Areté frunció el ceño unos instantes. Observó a la joven ama, que lloraba en silencio mirando al suelo, sin emitir un solo sonido. Por las sonrosadas mejillas caían lágrimas mudas. Era algo que no había visto nunca. La joven ama estaba torturada por dentro y no dejaba que nadie lo supiera. Areté había oído que aquel matrimonio había sido la solución a todos los problemas de la ciudad y la joven esclava se daba cuenta de que ella había sido sacrificada en beneficio de no sabía bien qué y sintió una gran proximidad de espíritu hacia la muchacha. Al final, después de todo, sus vidas no eran tan diferentes. Ninguna de las dos podía decidir sobre sí misma. Areté se acercó un poco hacia la joven Cornelia y le preguntó con cuidado, casi con la dulzura de una hermana mayor:

—¿Por qué no preguntas al ama, a tu madre? Ella quiere mucho a sus hijas. Estoy segura de que te aconsejará bien.

—Ya he hablado con mi madre de todo lo que he podido, pero de la noche nupcial no quiere hablar. Me ha dicho lo mismo que tú. Que mi marido sabrá qué hacer, pero yo quiero saber también qué hacer, qué les gusta a los hombres cuando están a solas con una mujer, qué no les gusta, cómo comportarme. —Cornelia siguió hablando en voz baja pero veloz, como con rabia, exasperada por ese silencio con el que todos envolvían la maldita noche de bodas.

Areté se acercó aún más. No estaba segura, pero hizo la pregunta clave:

—¿Quieres a quien va a ser tu futuro esposo? Porque si le quieres, con tu hermosura y tu cariño, todo será muy fácil. Si no le quieres, eso ya es otra historia. Se pueden hacer cosas, pero es otro mundo.
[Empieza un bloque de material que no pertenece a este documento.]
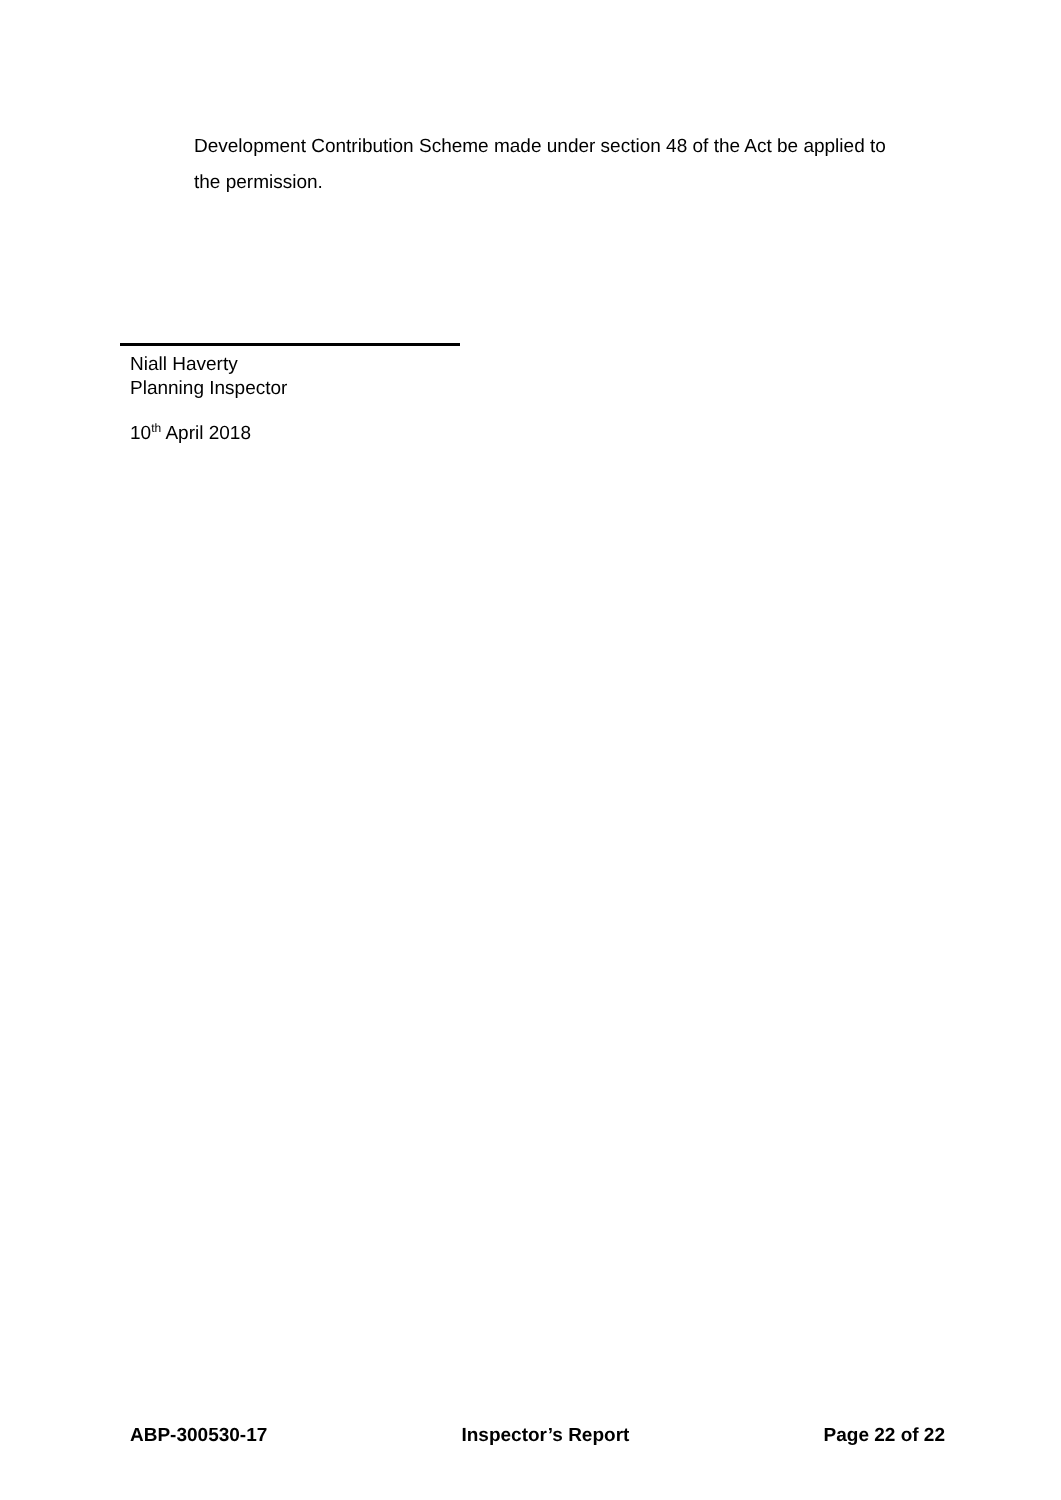Development Contribution Scheme made under section 48 of the Act be applied to the permission.
Niall Haverty
Planning Inspector
10<sup>th</sup> April 2018
ABP-300530-17 Inspector’s Report Page 22 of 22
Y Cornelia fue a responder y, de pronto, se sorprendió de que no tenía una respuesta que viniera con rapidez a sus labios y sintió entonces rabia de no saber cuáles eran sus sentimientos. Areté leyó con clarividencia en la expresión de su joven ama.

—No lo sabes. No pasa nada —continuó de forma tranquilizadora para la joven Cornelia—. He conocido muchos casos así. Unos luego funcionan bien y otros no. Eso no puedo decírtelo yo. No soy adivina, pero si lo que quieres es saber cómo agradar a un hombre cuando estés con él a solas, de eso sí que sé, y mucho. Si la joven ama quiere puedo darle consejos en eso.

Cornelia suspiró con un gran alivio. No tenía claros sus sentimientos hacia Graco, pero sabía que su obligación era agradarle. Si por lo menos sabía qué tenía que hacer, eso la ayudaría en todo aquel trance. Ya sabía todo lo que debía hacer en público, durante la boda, y ahora podría saber qué se esperaba de ella en privado.

Areté se acercó aún más, hasta que quedaron las dos jóvenes a tan sólo un palmo de distancia y Areté, hablando despacio, describió cosas de las que la joven Cornelia sólo había oído hablar entre cuchicheos en las peores calles de Roma y tan sólo de pasada. Areté habló con ella durante una larga hora y Cornelia escuchó con los oídos muy atentos y con los ojos muy abiertos. Ante ella se abría un mundo desconocido que la atemorizaba al tiempo que, sin saber por qué, la atraía inexorablemente.